WeWork has started to layoff 2,400 workers around the world as the struggling coworking behemoth tries to cut costs and turn the company around, a spokeswoman for WeWork confirmed today.
The startup said it started layoffs around the world in recent weeks and began giving workers the axe in the United States this week, CNBC first reported. The laid-off employees will get severance, continued benefits and “other forms of assistance to aid in their career transition,” the WeWork spokeswoman told Commercial Observer.
“As part of our renewed focus on the core WeWork business, and as we have previously shared with employees, the company is making necessary layoffs to create a more efficient organization,” the spokeswoman said in a statement. “These are incredibly talented professionals and we are grateful for the important roles they have played in building WeWork over the last decade.”
WeWork started this year as a company valued at $47 billion after it closed on a massive $2 billion funding round led by Japanese bank SoftBank Group. But it has had a tumultuous couple of months after filing for an initial public offering in August, which uncovered both surging revenues and losses. From 2016 to 2018, WeWork’s revenues grew from $438 million to $1.82 billion while its net losses grew from $430 million to $1.6 billion, according to the filing.
The company’s troubles grew when a Wall Street Journal profile of co-founder and former CEO Adam Neumann uncovered some of his erratic behavior, including smuggling weed on a private jet to Israel. He was pushed out of the company in September and replaced by WeWork executives Artie Minson and Sebastian Gunningham, with the co-CEOs shelving the IPO plans less than a week after taking the helm.
WeWork was reportedly set to run out of money in a matter of weeks and, in October, SoftBank pumped $5 billion into the company in a takeover plan, installing SoftBank executive Marcelo Claure in the management team.

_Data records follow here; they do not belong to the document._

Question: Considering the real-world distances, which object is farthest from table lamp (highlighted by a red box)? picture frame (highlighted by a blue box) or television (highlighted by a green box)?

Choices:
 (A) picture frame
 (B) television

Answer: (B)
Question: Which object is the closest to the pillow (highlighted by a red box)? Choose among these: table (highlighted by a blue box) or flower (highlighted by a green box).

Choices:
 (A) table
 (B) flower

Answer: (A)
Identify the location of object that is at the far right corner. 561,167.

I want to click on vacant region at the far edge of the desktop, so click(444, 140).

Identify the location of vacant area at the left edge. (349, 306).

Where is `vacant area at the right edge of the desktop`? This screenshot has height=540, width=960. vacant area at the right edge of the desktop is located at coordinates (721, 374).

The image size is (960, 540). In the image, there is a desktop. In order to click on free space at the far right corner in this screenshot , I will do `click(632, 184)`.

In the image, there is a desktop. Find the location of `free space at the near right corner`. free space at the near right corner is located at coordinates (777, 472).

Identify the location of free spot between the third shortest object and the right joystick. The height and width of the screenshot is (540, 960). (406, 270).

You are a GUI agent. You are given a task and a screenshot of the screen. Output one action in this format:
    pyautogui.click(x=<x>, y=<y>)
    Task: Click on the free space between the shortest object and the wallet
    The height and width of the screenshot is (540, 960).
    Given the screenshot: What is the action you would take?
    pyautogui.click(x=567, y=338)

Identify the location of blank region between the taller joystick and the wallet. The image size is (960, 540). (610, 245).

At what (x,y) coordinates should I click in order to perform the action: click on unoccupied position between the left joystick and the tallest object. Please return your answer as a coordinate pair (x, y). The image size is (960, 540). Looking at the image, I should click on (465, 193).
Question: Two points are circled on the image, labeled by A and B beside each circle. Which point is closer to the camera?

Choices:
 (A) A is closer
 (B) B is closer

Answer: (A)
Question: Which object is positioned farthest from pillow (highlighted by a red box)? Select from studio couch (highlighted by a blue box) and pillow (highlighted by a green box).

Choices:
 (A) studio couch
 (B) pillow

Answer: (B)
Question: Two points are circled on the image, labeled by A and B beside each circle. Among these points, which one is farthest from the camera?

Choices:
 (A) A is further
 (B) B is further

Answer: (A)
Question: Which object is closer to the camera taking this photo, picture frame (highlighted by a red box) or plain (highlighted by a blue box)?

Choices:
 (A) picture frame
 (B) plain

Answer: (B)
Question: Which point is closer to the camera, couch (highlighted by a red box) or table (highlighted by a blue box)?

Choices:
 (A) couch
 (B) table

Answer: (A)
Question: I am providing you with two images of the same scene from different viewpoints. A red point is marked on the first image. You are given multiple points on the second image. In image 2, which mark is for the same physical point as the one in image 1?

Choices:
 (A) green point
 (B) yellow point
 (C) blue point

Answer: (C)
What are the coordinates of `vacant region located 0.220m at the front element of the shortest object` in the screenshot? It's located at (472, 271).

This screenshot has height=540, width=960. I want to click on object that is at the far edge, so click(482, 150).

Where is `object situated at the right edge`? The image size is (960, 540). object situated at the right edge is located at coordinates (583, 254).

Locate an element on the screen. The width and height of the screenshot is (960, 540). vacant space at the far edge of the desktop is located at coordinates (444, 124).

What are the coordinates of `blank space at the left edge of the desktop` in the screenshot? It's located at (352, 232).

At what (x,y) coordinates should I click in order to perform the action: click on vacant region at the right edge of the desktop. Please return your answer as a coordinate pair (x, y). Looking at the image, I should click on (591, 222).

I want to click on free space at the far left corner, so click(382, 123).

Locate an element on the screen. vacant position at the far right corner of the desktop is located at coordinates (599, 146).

The company is now also facing an investigation into the run-up to its IPO from the U.S. Securities and Exchange Commission and one from the New York State Attorney General to see if Neumann enriched himself through self-dealing at the company, Bloomberg and Reuters reported.
Claure is expected to hold an all-hands meeting with the remaining staff to detail the changes to the company tomorrow, CNBC reported.